For three days in late April, more than 100 men and women from across Texas and at least nine other states gathered at Mesquite Arena in the Dallas suburb of Mesquite to compete in the association’s 33rd annual Texas Tradition Rodeo. They ranged in age from 18 to 72 and competed in 13 events, from bull riding and calf roping to goat dressing, in which athletes in drag must wrangle underwear onto a goat as quickly as possible. The weekend also included a royalty competition that culminated with the crowning of a drag queen and king. Top performers qualify to compete on the international circuit, made up of 24 state groups from across the United States and Canada. You don’t have to be gay to join, and Smith also stresses that rodeo is a family affair. “Anyone is welcome,” he says. “Men, women, fathers and sons and daughters will compete together.” The Texas Gay Rodeo Association has donated just short of $3 million to charity over its 33 years, primarily to nonprofits that support people with HIV/AIDS.

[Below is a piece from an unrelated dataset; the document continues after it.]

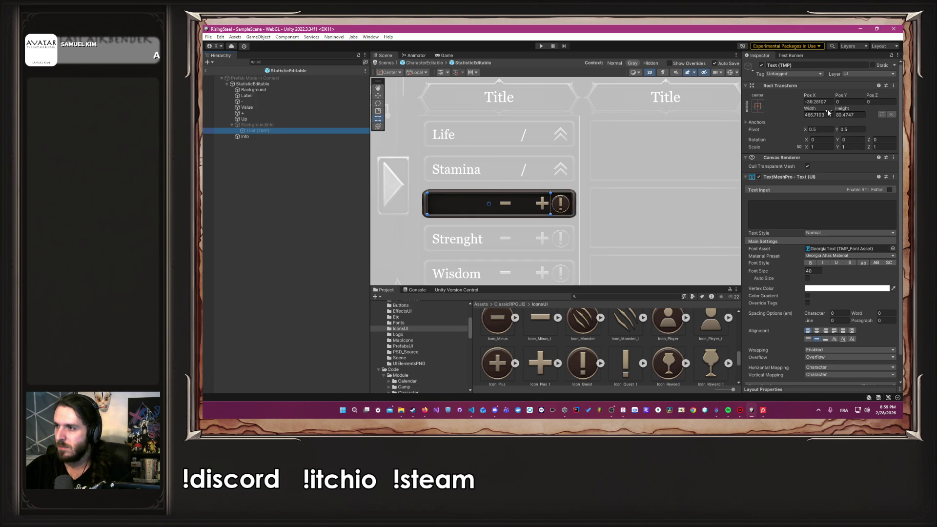
pyautogui.click(815, 102)
pyautogui.press('BackSpace')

Smith, who is 61 and owns a flower shop in Garland, doesn’t hesitate when I ask how being a gay cowboy has changed over his lifetime. “Everything has changed,” he says with a laugh. “Now, nobody seems to care, and the youth especially are so accepting.” Still, far-right church groups occasionally show up at the rodeo’s events to picket with hateful signs, and for some members from deeply conservative rural communities, “they’re still discreet with their lives. [But] this is a family, a bond of understanding and a place where you can be yourself.” —Rose Cahalan

A competitor in the wild drag race is thrown to the ground before making it back across the white line.  Brian Maschino
Buck Beal, public relations director for the World Gay Rodeo Finals, waves to riders at the Texas Tradition rodeo in Mesquite on Sunday, April 8. The Mesquite Arena will also be welcoming cowboys, cowgirls and everyone in between from around the world for the international gay rodeo finals in October.  Brian Maschino
Reigning royalty Mipsy Mikels, Miss IGRA 2018, and RJ Mikels, MsTer IGRA 2018, the drag names for Michael Butts and Cindy Fairbrother, respectively, await their grand entry during the rodeo’s final day in Mesquite.  Brian Maschino
Organizers guide goats into the arena, where the animals will be dressed in tighty-whities by teams of two. The gay rodeo includes a mix of traditional and camp events.  Brian Maschino
Candy Pratt, president of the International Gay Rodeo Association, rides by with an American flag during the Sunday grand entry.  Brian Maschino
Contestant Mark Zwiers prepares to lead and wrestle a steer to the ground in the rodeo arena.  Brian Maschino
Austin bulldogger Jason Simpson waits in a chute before wrestling his steer.  Brian Maschino
In full drag, Golden State Gay Rodeo Association President David Lawson watches the competition.  Brian Maschino

Top: Judges wait to wave down competitors bulldogging, or steer-wrestling, with rainbow pride flags.